Human rights lawyer latest victim of Egypt’s repressive protest law
The conviction of a human rights lawyer jailed for taking part in a peaceful protest must be overturned, said Amnesty International ahead of an appeal hearing in the case on Saturday 28 June.
Mahinour El-Masry, who is well known in Egypt for her political activism and human rights work, was sentenced to two years in prison last month after she participated in a protest last December. The protest was peaceful, but some of the demonstrators turned to violence after police forcibly dispersed the assembly.
“There is absolutely no evidence to suggest that Mahinour El-Masry was involved in violence against the security forces. Her case is just the latest in a series of examples of the Egyptian authorities’ systematic attempts to stifle dissent, including by using the repressive protest law enacted last November,” said Philip Luther, Director for the Middle East and North Africa at Amnesty International.
“Mahinour El-Masry is a prisoner of conscience, convicted and sentenced solely for protesting peacefully. She should be immediately and unconditionally released.”

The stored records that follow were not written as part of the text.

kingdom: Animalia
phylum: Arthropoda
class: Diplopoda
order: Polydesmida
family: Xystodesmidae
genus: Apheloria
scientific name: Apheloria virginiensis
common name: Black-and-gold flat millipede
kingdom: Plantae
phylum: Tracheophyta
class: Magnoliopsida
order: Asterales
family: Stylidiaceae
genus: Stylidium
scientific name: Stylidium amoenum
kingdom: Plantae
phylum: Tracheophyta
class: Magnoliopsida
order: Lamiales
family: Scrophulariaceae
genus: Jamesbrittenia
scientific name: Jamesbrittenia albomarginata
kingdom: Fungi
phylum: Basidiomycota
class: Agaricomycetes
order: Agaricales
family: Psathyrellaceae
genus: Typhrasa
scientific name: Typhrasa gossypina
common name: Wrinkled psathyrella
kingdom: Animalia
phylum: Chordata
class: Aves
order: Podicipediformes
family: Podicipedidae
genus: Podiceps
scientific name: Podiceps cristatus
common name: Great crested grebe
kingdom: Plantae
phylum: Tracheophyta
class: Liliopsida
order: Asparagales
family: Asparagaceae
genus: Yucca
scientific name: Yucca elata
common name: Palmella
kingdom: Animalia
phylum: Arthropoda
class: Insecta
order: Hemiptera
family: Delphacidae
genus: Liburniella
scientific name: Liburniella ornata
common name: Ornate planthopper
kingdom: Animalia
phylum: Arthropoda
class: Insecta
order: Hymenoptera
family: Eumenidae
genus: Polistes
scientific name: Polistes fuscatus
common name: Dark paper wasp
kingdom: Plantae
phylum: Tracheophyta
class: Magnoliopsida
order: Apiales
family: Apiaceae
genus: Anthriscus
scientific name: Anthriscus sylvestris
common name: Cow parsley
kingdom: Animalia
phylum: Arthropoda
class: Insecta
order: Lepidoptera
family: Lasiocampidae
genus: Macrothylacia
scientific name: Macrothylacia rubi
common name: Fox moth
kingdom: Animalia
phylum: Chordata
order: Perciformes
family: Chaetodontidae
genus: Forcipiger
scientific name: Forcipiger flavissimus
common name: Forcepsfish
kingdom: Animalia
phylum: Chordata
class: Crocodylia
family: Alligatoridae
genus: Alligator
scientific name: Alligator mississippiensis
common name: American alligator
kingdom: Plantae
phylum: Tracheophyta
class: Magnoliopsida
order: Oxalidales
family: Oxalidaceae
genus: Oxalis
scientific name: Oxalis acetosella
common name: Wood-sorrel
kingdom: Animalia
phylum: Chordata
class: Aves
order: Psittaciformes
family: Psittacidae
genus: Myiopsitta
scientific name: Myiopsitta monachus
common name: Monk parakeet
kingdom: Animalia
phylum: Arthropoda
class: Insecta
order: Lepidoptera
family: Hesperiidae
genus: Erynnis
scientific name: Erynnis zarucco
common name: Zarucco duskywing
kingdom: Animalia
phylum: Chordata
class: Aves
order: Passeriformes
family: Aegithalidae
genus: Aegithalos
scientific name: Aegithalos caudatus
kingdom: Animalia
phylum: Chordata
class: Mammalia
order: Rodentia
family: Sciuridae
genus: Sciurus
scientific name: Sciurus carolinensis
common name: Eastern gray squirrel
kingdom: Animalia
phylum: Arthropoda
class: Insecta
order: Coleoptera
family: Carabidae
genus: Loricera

Mahinour El-Masry was convicted in her absence in January by the Alexandria Misdemeanour Court to two years in prison, a verdict that was upheld on appeal in February. The verdict was overturned after she challenged the rulings made in her absence and a retrial ordered. She was then sentenced on 20 May 2014 by the Alexandria Misdemeanour Court to two years in prison and a fine of 50,000 Egyptian pounds (approximately US$7,000) on charges of participating in an unauthorized demonstration and assaulting security forces.
Amnesty International has reviewed video footage and photographs of the protest and spoken to other participants and a local human rights organization and has concluded that she was not involved in the violence.
On 2 December 2013, protesters demonstrated outside the Alexandria Criminal Court as it was retrying two police officers accused of killing Khaled Said, a young man who died in June 2010 after being publicly beaten by police officers. Security forces broke up the demonstration using a water cannon and tear gas, and arrested a number of protesters and at least one bystander. A member of the security forces was also photographed striking one of the protesters with a baton. Some at the scene then clashed with the security forces, hurling rocks and other objects at them.
The Alexandria Misdemeanour Court sentenced four other jailed protesters, arrested during the protest, to two years in prison last January on charges of protesting without authorization and assaulting the security forces. They included poet Omar Hazek and student Islam Hasanien, who lawyers and protesters say had not taken part in the demonstration. As in Mahinour El-Masry’s case, their verdicts were upheld in their absence on appeal in February.
Amnesty International has repeatedly called on the Egyptian authorities to repeal the protest law. Since the law came into force in November 2013, security forces have arrested dozens of protesters for taking part in unauthorized demonstrations. Many have faced criminal prosecution.
“The protest law allows the Egyptian authorities to ban demonstrations at their discretion and gives security forces a free rein to use force, including firearms, against peaceful protesters - a blatant violation of international law. It sends a clear message that there is no space in Egypt today for activism that is not directly sanctioned by the state,” said Phil Luther.
On 21 June, 23 people were detained in Cairo following a march against the protest law. Among those arrested was Yara Sallam, a women’s rights activist and human rights defender who works for the Egyptian Initiative for Personal Rights. Sanaa Seif, an activist and the sister of the imprisoned activist Alaa Abdel Fattah, was also arrested. Both women are prisoners of conscience and should therefore be immediately and unconditionally released.